Sabbatical Leave 2019: Capacity Building dalam rangka Transformasi IAIN Purwokerto menuju UIN Prof. K.H. Saifuddin Zuhri

Dalam rangka meningkatkan kapasitas SDM IAIN Purwokerto untuk menyongsong transformasi menjadi UIN Prof. K.H. Saifuddin Zuhri (SAIZU), IAIN Purwokerto menyelenggarakan Sabbatical Leave 2019 (capacity building) yang akan berlangsung hingga 17 November 2019.

Acara pembukaan yang bertempat di Ruang Sidang Senat dihadiri oleh Rektor, Dr. K.H. Moh. Roqib, M.Ag., Wakil Rektor II, Dr. Ridwan, M.Ag., Wakil Rektor II, Dr. Sulkhan Chakim, M.M., para Dekan dari seluruh fakultas, Kepala Lembaga, Kepala Bagian di berbagai departmen. Adapun narasumber utama dalam rangkaian pelatihan yang akan berlangsung selama satu minggu tersebut adalah Prof. Dr. Suwito, M.A. dari UIN Syarif Hidayatullah Jakarta.

Dalam satu minggu kedepan, Prof. Suwito akan memberikan pelatihan dan pendampingan di Fakultas Tarbiyah dan Ilmu Keguruan (FTIK), F. Dakwah, F. Ushuluddin, Adab dan Humaniora (FUAH), F. Ekonomi dan Bisnis Islam, F. Syariah, Program Pascasarjana, LPM, dan LPPM dalam hal memahami borang menuju UIN SAIZU.

Dalam sambutannya, Rektor IAIN Purwokerto menyampaikan ucapan selamat datang kepada Prof. Suwito, juga rasa terima kasih atas kesediaan beliau menyempatkan waktu untuk datang dan memberikan pelatihan kepada para pegawai IAIN Purwokerto, Rektor juga menjelaskan posisi proses alih status IAIN menuju UIN, memperkenalkan para pejabat yang hadir, dan harapan bahwa melalui program ini semua SDM IAIN akan lebih siap menyambut alih status menjadi UIN “Prof. K.H. Saifuddin Zuhri”.

“Nama “Prof. K.H. Saifuddin Zuhri” diambil karena Beliau merupakan  putra asli Sokaraja dan Menteri Agama yang menandatangani secara resmi Institusi ini menjadi negeri pada tahun 1964. Kelak akan disingkat menjadi UIN Saizu yang dalam bahasa jepang berarti timbangan, tengah-tengah, tidak ke kiri tidak juga ke kanan,” jelas Rektor.

Sementara itu, Prof.

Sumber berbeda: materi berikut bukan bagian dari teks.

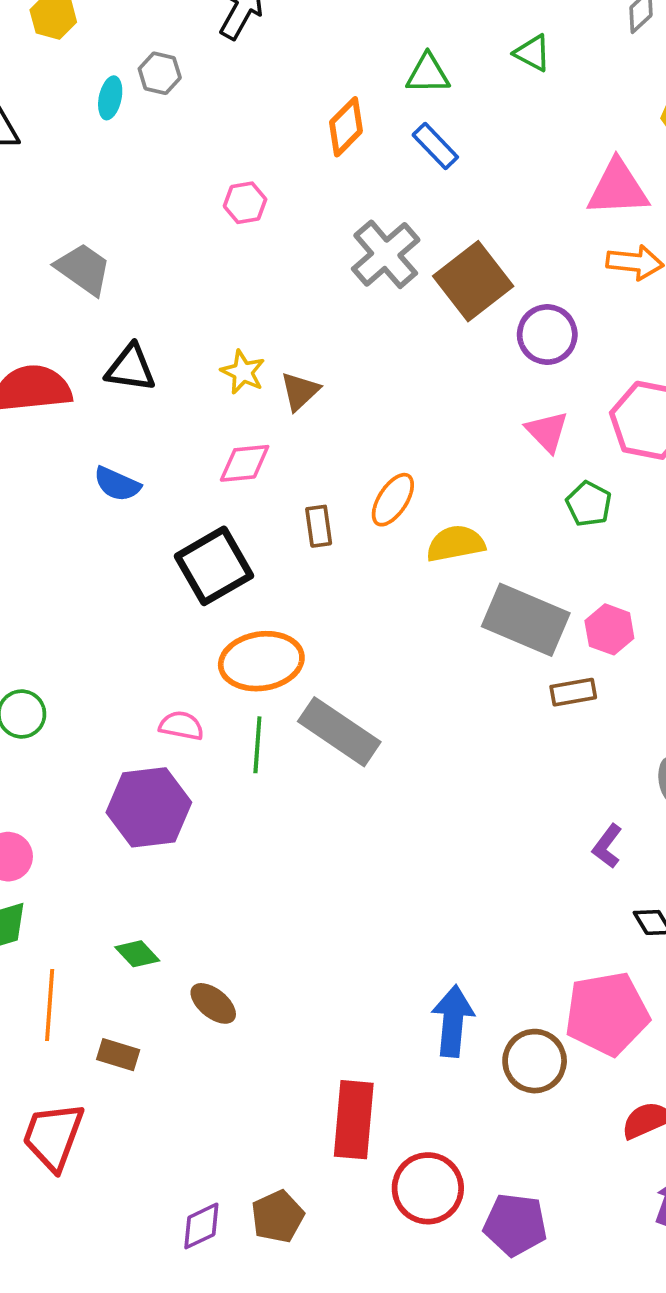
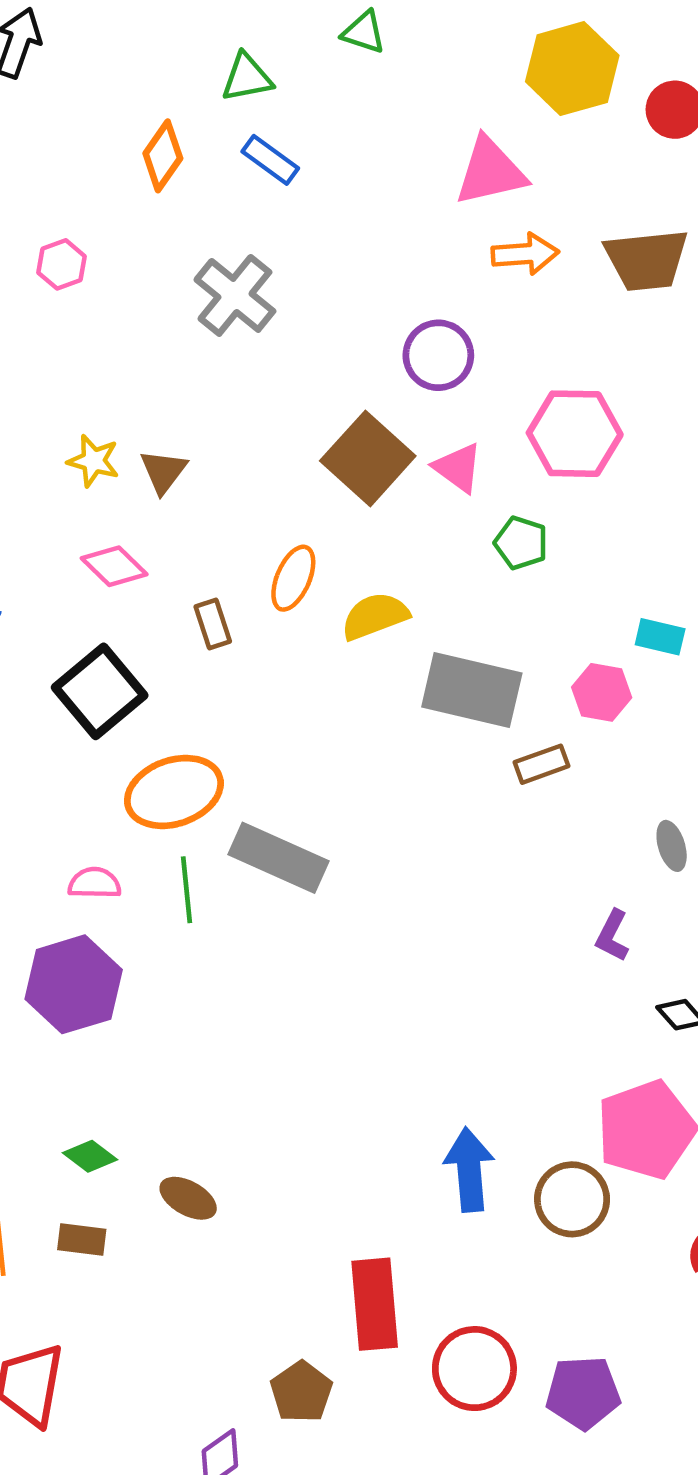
brown square: (473, 281) -> (368, 458), moved
pink diamond: (245, 463) -> (114, 566), turned 60
pink hexagon: (609, 629) -> (602, 692), moved
brown rectangle: (118, 1055) -> (82, 1240), moved
brown pentagon: (278, 1217) -> (301, 1392), moved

Suwito dalam sambutannya menyampaikan terima kasih atas sambutan IAIN Purwokerto, juga menyampaikan berbagai persiapan teknis pembedahan borang-borang yang ada untuk kemudian dianalisis kekurangannya agar sesuai dengan standar yang memenuhi kriteria UIN. Prof. Suwito berharap bahwa program pendampingan ini dapat meningkatkan pemahaman para pihak terkait secara keseluruhan dari Dekan, Wakil Dekan, Kajur, Sekjur, Kabag, Kasubag dari seluruh fakultas yang ada di IAIN Purwokerto.